↓↓↓

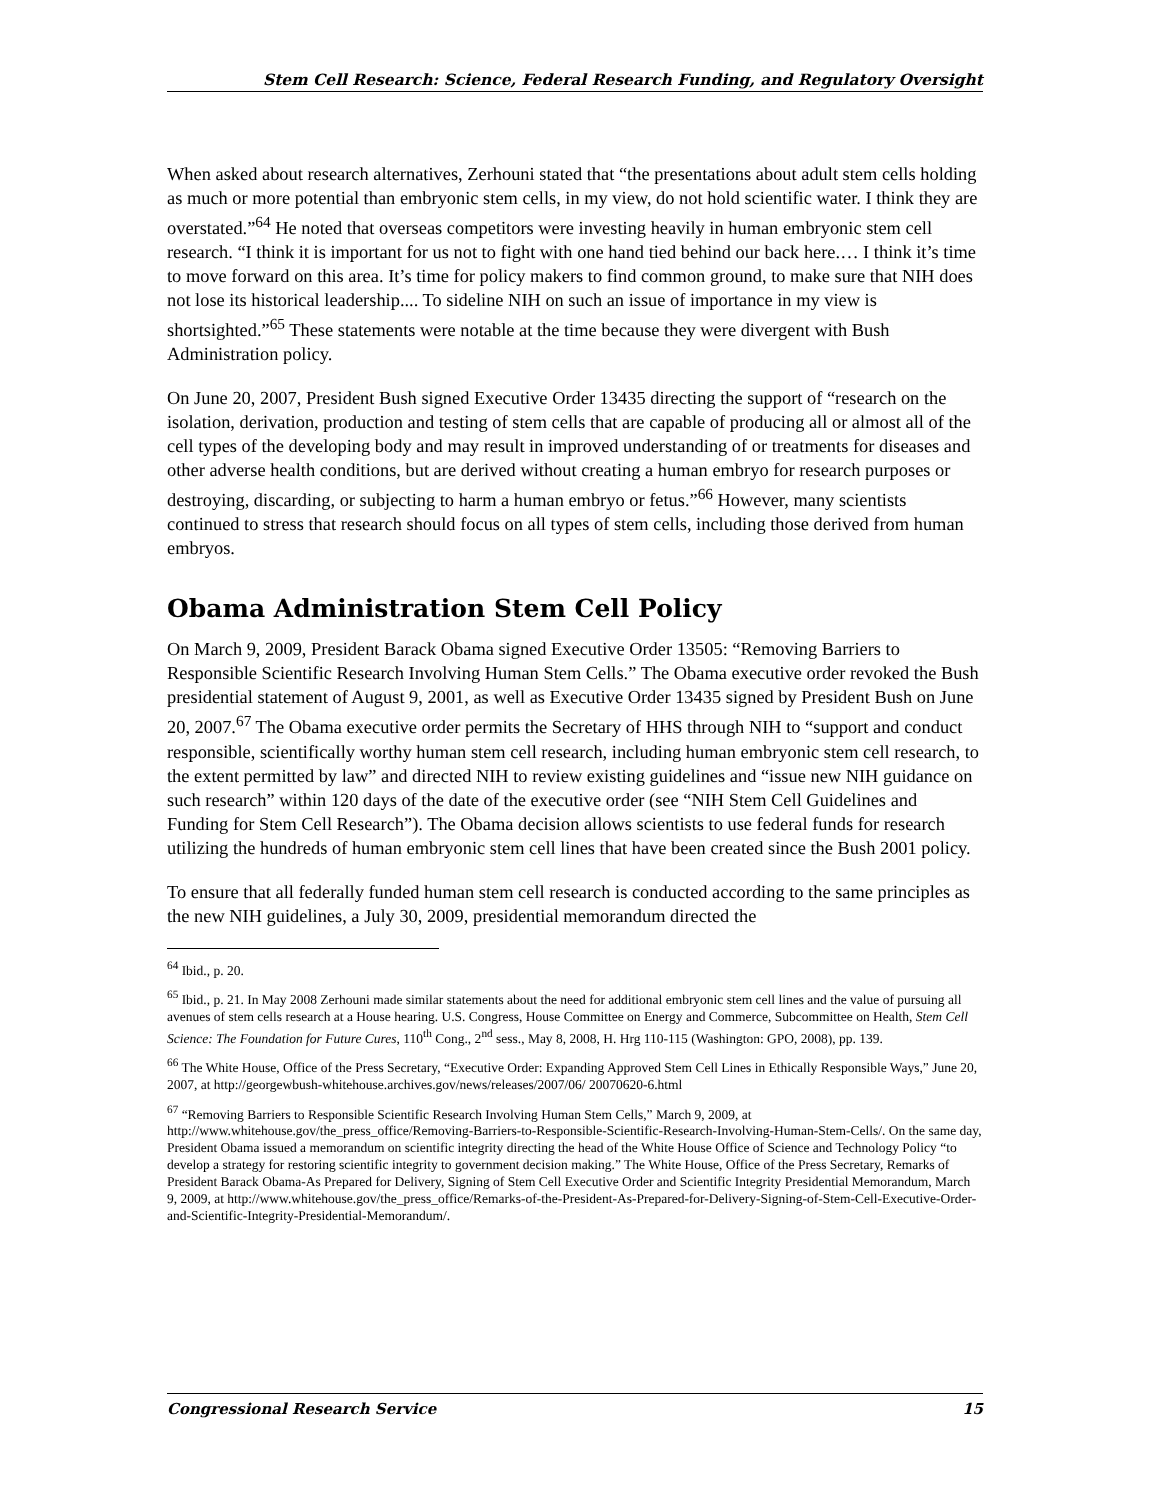Stem Cell Research: Science, Federal Research Funding, and Regulatory Oversight
When asked about research alternatives, Zerhouni stated that “the presentations about adult stem cells holding as much or more potential than embryonic stem cells, in my view, do not hold scientific water. I think they are overstated.”<sup>64</sup> He noted that overseas competitors were investing heavily in human embryonic stem cell research. “I think it is important for us not to fight with one hand tied behind our back here.… I think it’s time to move forward on this area. It’s time for policy makers to find common ground, to make sure that NIH does not lose its historical leadership.... To sideline NIH on such an issue of importance in my view is shortsighted.”<sup>65</sup> These statements were notable at the time because they were divergent with Bush Administration policy.
On June 20, 2007, President Bush signed Executive Order 13435 directing the support of “research on the isolation, derivation, production and testing of stem cells that are capable of producing all or almost all of the cell types of the developing body and may result in improved understanding of or treatments for diseases and other adverse health conditions, but are derived without creating a human embryo for research purposes or destroying, discarding, or subjecting to harm a human embryo or fetus.”<sup>66</sup> However, many scientists continued to stress that research should focus on all types of stem cells, including those derived from human embryos.
Obama Administration Stem Cell Policy
On March 9, 2009, President Barack Obama signed Executive Order 13505: “Removing Barriers to Responsible Scientific Research Involving Human Stem Cells.” The Obama executive order revoked the Bush presidential statement of August 9, 2001, as well as Executive Order 13435 signed by President Bush on June 20, 2007.<sup>67</sup> The Obama executive order permits the Secretary of HHS through NIH to “support and conduct responsible, scientifically worthy human stem cell research, including human embryonic stem cell research, to the extent permitted by law” and directed NIH to review existing guidelines and “issue new NIH guidance on such research” within 120 days of the date of the executive order (see “NIH Stem Cell Guidelines and Funding for Stem Cell Research”). The Obama decision allows scientists to use federal funds for research utilizing the hundreds of human embryonic stem cell lines that have been created since the Bush 2001 policy.
To ensure that all federally funded human stem cell research is conducted according to the same principles as the new NIH guidelines, a July 30, 2009, presidential memorandum directed the
<sup>64</sup> Ibid., p. 20.
<sup>65</sup> Ibid., p. 21. In May 2008 Zerhouni made similar statements about the need for additional embryonic stem cell lines and the value of pursuing all avenues of stem cells research at a House hearing. U.S. Congress, House Committee on Energy and Commerce, Subcommittee on Health, Stem Cell Science: The Foundation for Future Cures, 110<sup>th</sup> Cong., 2<sup>nd</sup> sess., May 8, 2008, H. Hrg 110-115 (Washington: GPO, 2008), pp. 139.
<sup>66</sup> The White House, Office of the Press Secretary, “Executive Order: Expanding Approved Stem Cell Lines in Ethically Responsible Ways,” June 20, 2007, at http://georgewbush-whitehouse.archives.gov/news/releases/2007/06/ 20070620-6.html
<sup>67</sup> “Removing Barriers to Responsible Scientific Research Involving Human Stem Cells,” March 9, 2009, at http://www.whitehouse.gov/the_press_office/Removing-Barriers-to-Responsible-Scientific-Research-Involving-Human-Stem-Cells/. On the same day, President Obama issued a memorandum on scientific integrity directing the head of the White House Office of Science and Technology Policy “to develop a strategy for restoring scientific integrity to government decision making.” The White House, Office of the Press Secretary, Remarks of President Barack Obama-As Prepared for Delivery, Signing of Stem Cell Executive Order and Scientific Integrity Presidential Memorandum, March 9, 2009, at http://www.whitehouse.gov/the_press_office/Remarks-of-the-President-As-Prepared-for-Delivery-Signing-of-Stem-Cell-Executive-Order-and-Scientific-Integrity-Presidential-Memorandum/.
Congressional Research Service 15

↑↑↑

Output the records exactly, please. The pictures are not part of the copy.

Solution for this exercise:
Stem Cell Research: Science, Federal Research Funding, and Regulatory Oversight
When asked about research alternatives, Zerhouni stated that “the presentations about adult stem cells holding as much or more potential than embryonic stem cells, in my view, do not hold scientific water. I think they are overstated.”<sup>64</sup> He noted that overseas competitors were investing heavily in human embryonic stem cell research. “I think it is important for us not to fight with one hand tied behind our back here.… I think it’s time to move forward on this area. It’s time for policy makers to find common ground, to make sure that NIH does not lose its historical leadership.... To sideline NIH on such an issue of importance in my view is shortsighted.”<sup>65</sup> These statements were notable at the time because they were divergent with Bush Administration policy.
On June 20, 2007, President Bush signed Executive Order 13435 directing the support of “research on the isolation, derivation, production and testing of stem cells that are capable of producing all or almost all of the cell types of the developing body and may result in improved understanding of or treatments for diseases and other adverse health conditions, but are derived without creating a human embryo for research purposes or destroying, discarding, or subjecting to harm a human embryo or fetus.”<sup>66</sup> However, many scientists continued to stress that research should focus on all types of stem cells, including those derived from human embryos.
Obama Administration Stem Cell Policy
On March 9, 2009, President Barack Obama signed Executive Order 13505: “Removing Barriers to Responsible Scientific Research Involving Human Stem Cells.” The Obama executive order revoked the Bush presidential statement of August 9, 2001, as well as Executive Order 13435 signed by President Bush on June 20, 2007.<sup>67</sup> The Obama executive order permits the Secretary of HHS through NIH to “support and conduct responsible, scientifically worthy human stem cell research, including human embryonic stem cell research, to the extent permitted by law” and directed NIH to review existing guidelines and “issue new NIH guidance on such research” within 120 days of the date of the executive order (see “NIH Stem Cell Guidelines and Funding for Stem Cell Research”). The Obama decision allows scientists to use federal funds for research utilizing the hundreds of human embryonic stem cell lines that have been created since the Bush 2001 policy.
To ensure that all federally funded human stem cell research is conducted according to the same principles as the new NIH guidelines, a July 30, 2009, presidential memorandum directed the
<sup>64</sup> Ibid., p. 20.
<sup>65</sup> Ibid., p. 21. In May 2008 Zerhouni made similar statements about the need for additional embryonic stem cell lines and the value of pursuing all avenues of stem cells research at a House hearing. U.S. Congress, House Committee on Energy and Commerce, Subcommittee on Health, Stem Cell Science: The Foundation for Future Cures, 110<sup>th</sup> Cong., 2<sup>nd</sup> sess., May 8, 2008, H. Hrg 110-115 (Washington: GPO, 2008), pp. 139.
<sup>66</sup> The White House, Office of the Press Secretary, “Executive Order: Expanding Approved Stem Cell Lines in Ethically Responsible Ways,” June 20, 2007, at http://georgewbush-whitehouse.archives.gov/news/releases/2007/06/ 20070620-6.html
<sup>67</sup> “Removing Barriers to Responsible Scientific Research Involving Human Stem Cells,” March 9, 2009, at http://www.whitehouse.gov/the_press_office/Removing-Barriers-to-Responsible-Scientific-Research-Involving-Human-Stem-Cells/. On the same day, President Obama issued a memorandum on scientific integrity directing the head of the White House Office of Science and Technology Policy “to develop a strategy for restoring scientific integrity to government decision making.” The White House, Office of the Press Secretary, Remarks of President Barack Obama-As Prepared for Delivery, Signing of Stem Cell Executive Order and Scientific Integrity Presidential Memorandum, March 9, 2009, at http://www.whitehouse.gov/the_press_office/Remarks-of-the-President-As-Prepared-for-Delivery-Signing-of-Stem-Cell-Executive-Order-and-Scientific-Integrity-Presidential-Memorandum/.
Congressional Research Service 15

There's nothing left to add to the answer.